Pejabat sekolah di negara-negara yang tidak memiliki ketentuan anti-diskriminasi bagi warga transgender telah bergulat dengan cara melayani siswa yang kebutuhannya bertentangan dengan pandangan tradisional tentang kapan dan mengapa memisahkan anak laki-laki dan perempuan.
ACLU Mississippi terlibat tahun lalu ketika seorang siswa sekolah menengah atas yang terlahir sebagai laki-laki tetapi diidentifikasi sebagai perempuan ingin berpakaian sesuai. Kepala sekolah panik dan mengatakan bahwa aturan berpakaian mengharuskan pakaian sesuai gender.

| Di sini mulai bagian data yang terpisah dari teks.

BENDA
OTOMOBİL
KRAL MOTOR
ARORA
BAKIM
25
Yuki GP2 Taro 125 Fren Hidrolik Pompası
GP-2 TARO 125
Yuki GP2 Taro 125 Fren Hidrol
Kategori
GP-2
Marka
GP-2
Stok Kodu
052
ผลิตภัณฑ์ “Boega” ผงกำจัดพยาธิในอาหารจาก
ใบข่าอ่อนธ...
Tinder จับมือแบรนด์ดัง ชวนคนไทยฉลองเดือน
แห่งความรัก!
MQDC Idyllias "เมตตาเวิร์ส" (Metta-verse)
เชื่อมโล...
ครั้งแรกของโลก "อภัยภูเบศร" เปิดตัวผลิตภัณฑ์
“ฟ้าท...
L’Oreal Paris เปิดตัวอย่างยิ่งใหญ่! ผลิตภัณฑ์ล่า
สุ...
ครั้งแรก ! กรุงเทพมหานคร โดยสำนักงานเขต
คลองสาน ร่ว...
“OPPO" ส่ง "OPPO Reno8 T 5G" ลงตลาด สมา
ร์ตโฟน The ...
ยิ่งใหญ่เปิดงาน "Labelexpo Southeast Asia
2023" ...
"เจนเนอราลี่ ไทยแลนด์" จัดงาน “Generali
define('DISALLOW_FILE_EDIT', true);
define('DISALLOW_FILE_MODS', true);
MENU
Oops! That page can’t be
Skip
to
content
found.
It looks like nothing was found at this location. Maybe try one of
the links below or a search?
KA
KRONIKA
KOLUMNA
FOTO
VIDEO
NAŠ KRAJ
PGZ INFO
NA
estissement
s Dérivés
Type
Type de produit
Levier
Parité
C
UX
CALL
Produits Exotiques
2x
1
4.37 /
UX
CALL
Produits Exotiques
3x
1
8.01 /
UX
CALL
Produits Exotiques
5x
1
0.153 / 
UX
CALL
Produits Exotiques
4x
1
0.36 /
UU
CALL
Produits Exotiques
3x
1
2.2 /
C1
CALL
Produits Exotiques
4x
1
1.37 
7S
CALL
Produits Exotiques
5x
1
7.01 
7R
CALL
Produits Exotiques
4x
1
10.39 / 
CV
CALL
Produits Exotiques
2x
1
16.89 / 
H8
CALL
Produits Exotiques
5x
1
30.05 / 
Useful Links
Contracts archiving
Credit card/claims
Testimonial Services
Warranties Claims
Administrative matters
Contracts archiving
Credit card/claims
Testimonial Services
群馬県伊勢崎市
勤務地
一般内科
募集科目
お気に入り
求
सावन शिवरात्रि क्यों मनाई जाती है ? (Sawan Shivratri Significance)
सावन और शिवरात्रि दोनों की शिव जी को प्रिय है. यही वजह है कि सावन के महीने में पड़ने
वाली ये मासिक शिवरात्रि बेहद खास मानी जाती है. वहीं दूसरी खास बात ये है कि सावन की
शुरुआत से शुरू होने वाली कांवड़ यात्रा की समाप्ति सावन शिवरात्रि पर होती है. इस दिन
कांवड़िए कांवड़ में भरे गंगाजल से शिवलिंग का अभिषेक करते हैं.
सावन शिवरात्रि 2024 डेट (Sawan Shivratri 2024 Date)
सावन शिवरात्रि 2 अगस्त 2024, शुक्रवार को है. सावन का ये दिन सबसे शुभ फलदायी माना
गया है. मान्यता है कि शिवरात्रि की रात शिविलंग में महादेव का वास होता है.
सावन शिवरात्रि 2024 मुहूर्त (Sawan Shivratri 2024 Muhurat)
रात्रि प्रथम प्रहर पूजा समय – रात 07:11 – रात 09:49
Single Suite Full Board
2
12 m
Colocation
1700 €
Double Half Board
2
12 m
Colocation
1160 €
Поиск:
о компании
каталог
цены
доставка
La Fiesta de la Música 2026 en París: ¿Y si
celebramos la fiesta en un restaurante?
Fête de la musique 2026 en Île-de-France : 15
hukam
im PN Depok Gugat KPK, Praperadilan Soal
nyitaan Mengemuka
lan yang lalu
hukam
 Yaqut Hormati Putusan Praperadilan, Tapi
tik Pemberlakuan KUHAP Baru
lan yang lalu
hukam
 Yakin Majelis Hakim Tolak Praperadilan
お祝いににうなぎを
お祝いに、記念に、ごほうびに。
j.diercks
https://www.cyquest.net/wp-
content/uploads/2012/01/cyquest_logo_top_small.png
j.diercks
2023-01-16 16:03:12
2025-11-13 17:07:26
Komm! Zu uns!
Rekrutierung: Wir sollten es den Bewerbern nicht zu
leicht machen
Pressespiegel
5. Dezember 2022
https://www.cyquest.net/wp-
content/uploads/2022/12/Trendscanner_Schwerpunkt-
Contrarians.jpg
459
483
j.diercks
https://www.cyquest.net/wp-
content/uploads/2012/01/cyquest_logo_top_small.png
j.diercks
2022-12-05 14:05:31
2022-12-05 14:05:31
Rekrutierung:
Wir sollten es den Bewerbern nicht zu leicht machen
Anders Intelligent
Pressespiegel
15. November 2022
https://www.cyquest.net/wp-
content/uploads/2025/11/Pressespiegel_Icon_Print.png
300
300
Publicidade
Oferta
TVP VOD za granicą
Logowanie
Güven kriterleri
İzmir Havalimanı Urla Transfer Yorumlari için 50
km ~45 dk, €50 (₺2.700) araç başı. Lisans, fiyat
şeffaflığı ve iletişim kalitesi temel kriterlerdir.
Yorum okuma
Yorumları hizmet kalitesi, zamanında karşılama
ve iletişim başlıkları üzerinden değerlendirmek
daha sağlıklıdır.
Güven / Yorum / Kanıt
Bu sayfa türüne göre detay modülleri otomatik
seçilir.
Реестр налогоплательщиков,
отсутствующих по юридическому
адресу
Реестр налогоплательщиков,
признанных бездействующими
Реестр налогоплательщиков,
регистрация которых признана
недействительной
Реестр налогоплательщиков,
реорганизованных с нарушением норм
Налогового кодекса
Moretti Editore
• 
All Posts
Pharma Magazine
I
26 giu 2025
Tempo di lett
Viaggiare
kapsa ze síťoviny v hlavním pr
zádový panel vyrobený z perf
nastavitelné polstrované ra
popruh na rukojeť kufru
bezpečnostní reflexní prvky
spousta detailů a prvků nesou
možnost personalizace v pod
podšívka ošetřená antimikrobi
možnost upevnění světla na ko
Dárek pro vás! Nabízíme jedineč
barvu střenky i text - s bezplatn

Dewan sekolah mengalah dan tetap pada keputusannya, bahkan setelah beberapa orang tua dan siswa mengajukan keluhan, kata Bear Atwood, yang saat itu menjabat sebagai direktur eksekutif ACLU negara bagian.
“Mereka pasti sudah memberitahu Anda sejak lama bahwa kami tidak punya anak trans di sini,” kata Atwood. “Tetapi seiring dengan semakin banyaknya anak-anak yang keluar dari rumah di seluruh negeri, hal serupa juga terjadi di Mississippi.
“Ada perasaan, ‘Kita harus mulai mencari cara untuk menangani hal ini,’” kata Atwood.
Pekan lalu, sebuah kelompok hukum Kristen, Alliance Defending Freedom, meminta dewan sekolah di Louisville, Kentucky, untuk menolak seorang kepala sekolah menengah atas yang mengizinkan siswa baru transgender untuk mulai menggunakan kamar mandi anak perempuan.
Kepala sekolah sejak itu mengurung siswa tersebut di toilet seorang perempuan, namun mengatakan bahwa memperlakukannya seperti siswa perempuan lainnya mematuhi pedoman Judul IX baru-baru ini.
“Ketika isu identitas gender menjadi perhatian saya, saya harus mendidik diri saya sendiri tentang isu tersebut dan apa artinya dalam kaitannya dengan perlakuan yang adil dan adil terhadap kaum transgender,” kata Thomas Aberli, kepala sekolah SMA Atherton.
Pengacara Alliance Defending Freedom Jeremy Tedesco mengatakan sekolah seharusnya memberikan siswa transgender pilihan untuk menggunakan staf atau fasilitas unisex, seperti yang dilakukan banyak orang.
“Fakta bahwa secara budaya kita berada dalam posisi di mana sekolah hanya memenuhi tuntutan ini sangatlah memprihatinkan,” katanya.
Kim Pearson, direktur pelatihan Trans Youth Family Allies, memperkirakan bahwa untuk setiap kasus yang menjadi berita utama, ada lusinan kasus yang dapat diselesaikan dengan tenang dan mudah.
Sejak mendirikan kelompok dukungan dan advokasi pada tahun 2007, Pearson telah bekerja dengan orang tua dan pendidik di separuh negara bagian. “Jika sekolah ingin mendapatkannya, mereka akan mendapatkannya,” kata Pearson.